Is Washington ready to make these moves? Yes and no, says Deevy of Stanford.
“People on both sides of the aisle are beginning to think about changes,” she says, “but it’s likely going to happen when the crisis (the financial unsustainability of entitlement programs) is right in front of us. They will move when they see the crevasse they are about to fall into.” Companies will make senior-friendly changes when they see the effects on their bottom lines, she adds—something that is already beginning to happen.
It’s worth noting: Joe Biden ran for—and won—a presidency on a platform that contains many of the social investments longevity experts yearn for. Last year’s American Rescue Plan Act, targeting pandemic relief, had such elements: child tax credits, food and housing assistance, emergency grants for education. Build Back Better, the trillion-dollar infrastructure bill hotly debated in Congress, has even more. (At press time, BBB’s fate was uncertain.)
Living Old, Well
What can an individual do to live not just long, but well? Most experts echo this list: cognitive fitness, physical fitness, and financial security.
Deevy nets it out this way. “The number one thing is to have a reason to get up in the morning,” she says. “Find something that gives you social engagement, meaning and purpose. If you get paid for it, great. If you don’t get paid for it, that’s fine, too.”
The second thing is keep moving. Exercise doesn’t have to be intensive or long, and it’s never too late to start. “There’s evidence that people who never exercised before and then start at age 60 reap benefits,” she says. “The number of chronic conditions diminishes; the number of medications they have to take goes down.”
The third component—financial security—requires planning, saving, maybe a talk with a financial professional. And yes, consider working longer, even if it means a pivot to something new. People don’t necessarily resist the idea of working longer, says Deevy. “What they say is: I want to work more flexibly; I want to work fewer hours; I may want to change industries or professions.” The key is to stay connected to something.
Beyond these, research and practice in the science of longevity suggest some other concrete recommendations for vibrant aging.

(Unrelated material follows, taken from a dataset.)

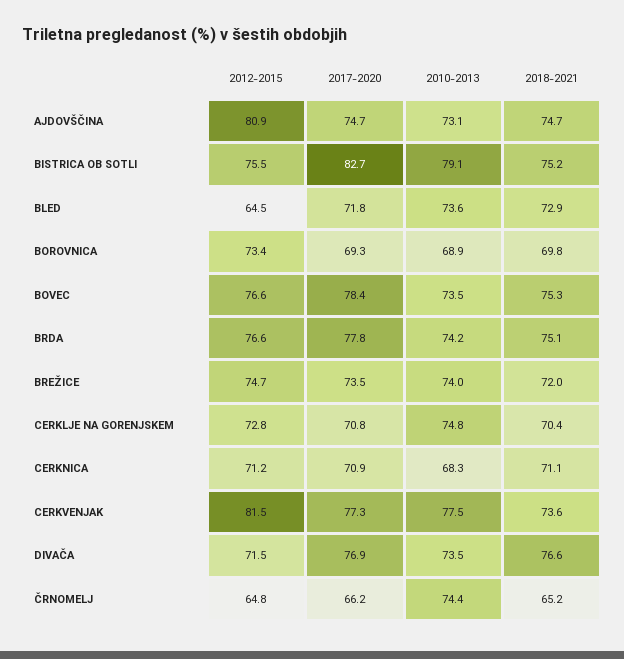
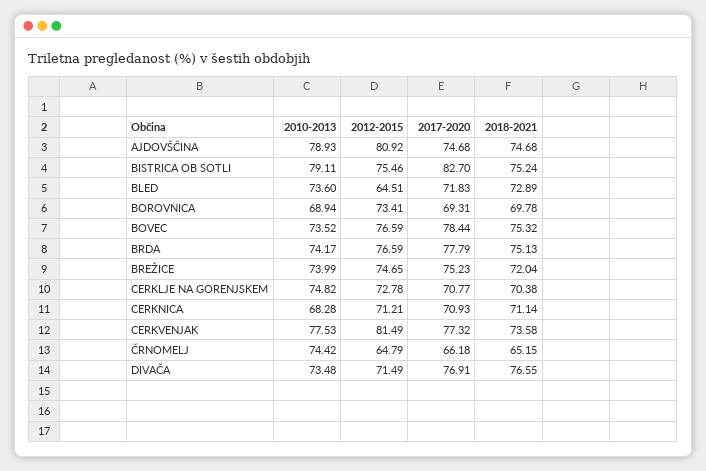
2010-2013, AJDOVŠČINA: 73.1 -> 78.93
2017-2020, BREŽICE: 73.5 -> 75.23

- Find ways to be involved with young people—as an employee or volunteer, in a family or neighborhood setting, through a community center, within a housing situation.

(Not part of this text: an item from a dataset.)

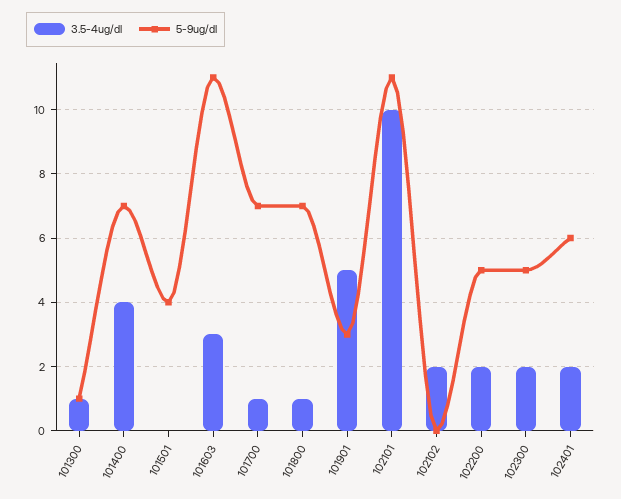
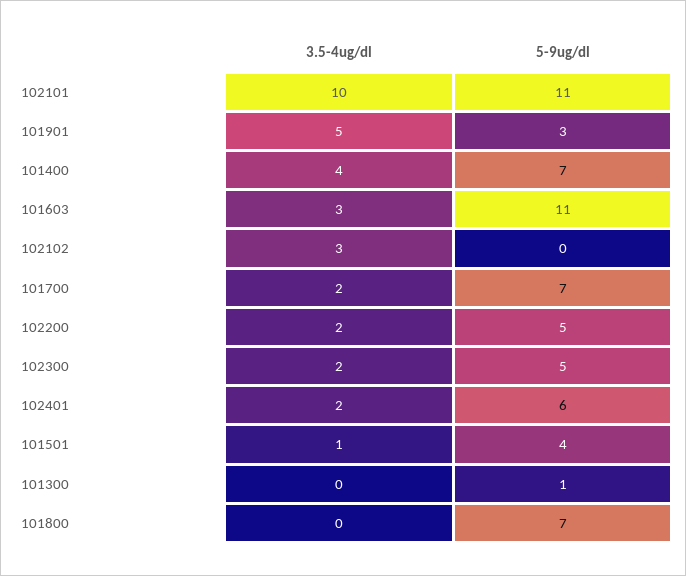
3.5-4ug/dl, 101300: 1 -> 0
3.5-4ug/dl, 101501: 0 -> 1
3.5-4ug/dl, 101700: 1 -> 2
3.5-4ug/dl, 101800: 1 -> 0
3.5-4ug/dl, 102102: 2 -> 3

- Look into housing arrangements that ward off isolation and provide stimulation, like home-shares and co-housing developments. The Village Movement is a national membership network that helps older adults stay connected and supported in their own homes and communities
- Use technologies that keep people functional and connected. Thanks to a 2017 bill passed in Congress, hearing aids will soon be more widely and cheaply available “over the-counter”—without a medical exam or special fitting—for those with mild to moderate hearing loss. Monitors and biometric sensors continue to drop in price and improve in user-friendliness. Myriad apps connect older people with companions, help them with meds or groceries, support interactions over shared interests, and pair them with young people who seek caregiver jobs or social interaction.

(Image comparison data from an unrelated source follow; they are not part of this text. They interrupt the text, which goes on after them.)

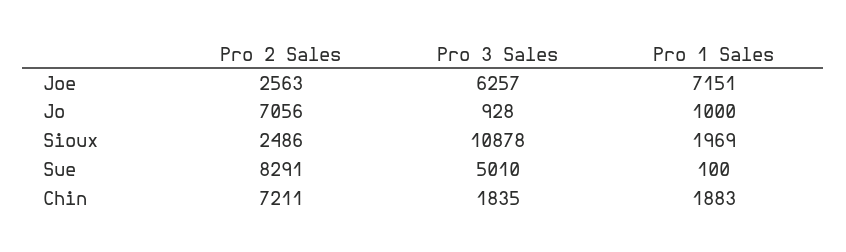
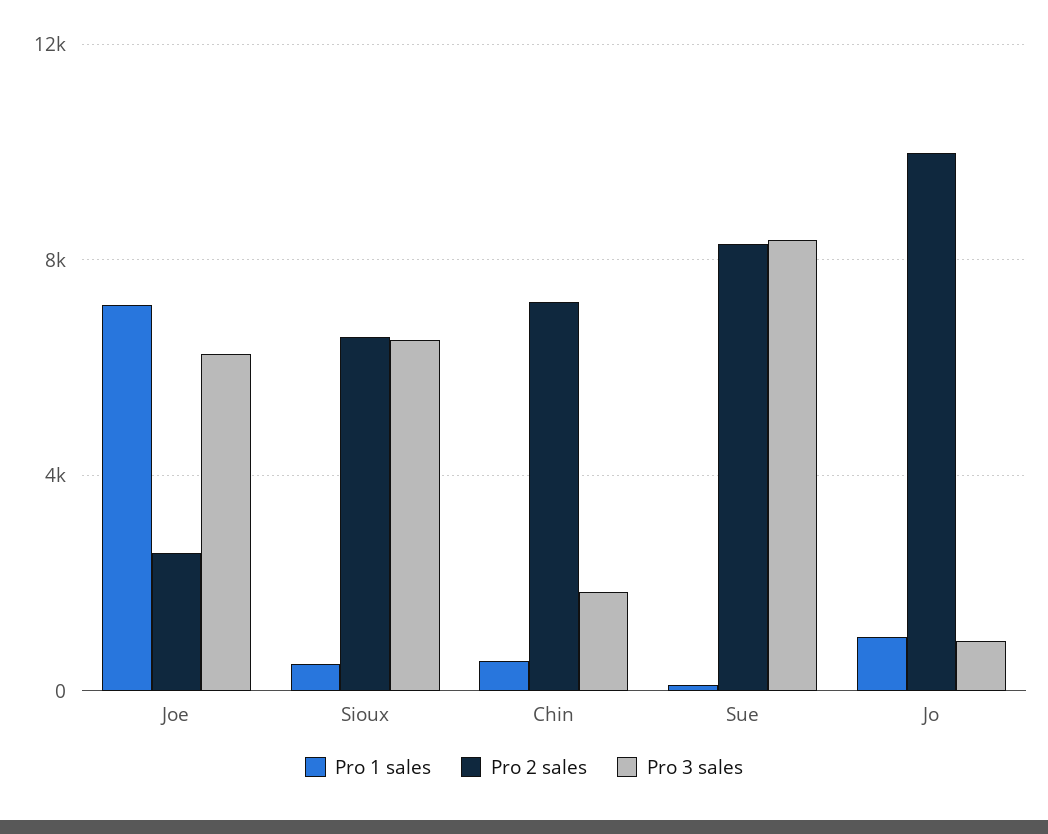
Pro 2 Sales, Jo: 7056 -> 10000
Pro 2 Sales, Sioux: 2486 -> 6500
Pro 3 Sales, Sioux: 10878 -> 6500
Pro 1 Sales, Sioux: 1969 -> 500
Pro 3 Sales, Sue: 5010 -> 8500
Pro 1 Sales, Chin: 1883 -> 500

For a topic so often marked by gloom and doom, the picture for long life is actually quite bright. As the old saw goes, aging beats the alternative by a country mile. But beyond that are the seismic shifts society is already beginning to make. Maybe it’s the aging baby boomer effect, but never before in history have so many people been working so hard on the research, policies, laws, leadership, attitudinal shifts and social vision required to deliver not just the extra time, but the extra life. By the time those five-year-olds are staring down the barrel of 100, who knows what tools will be in place?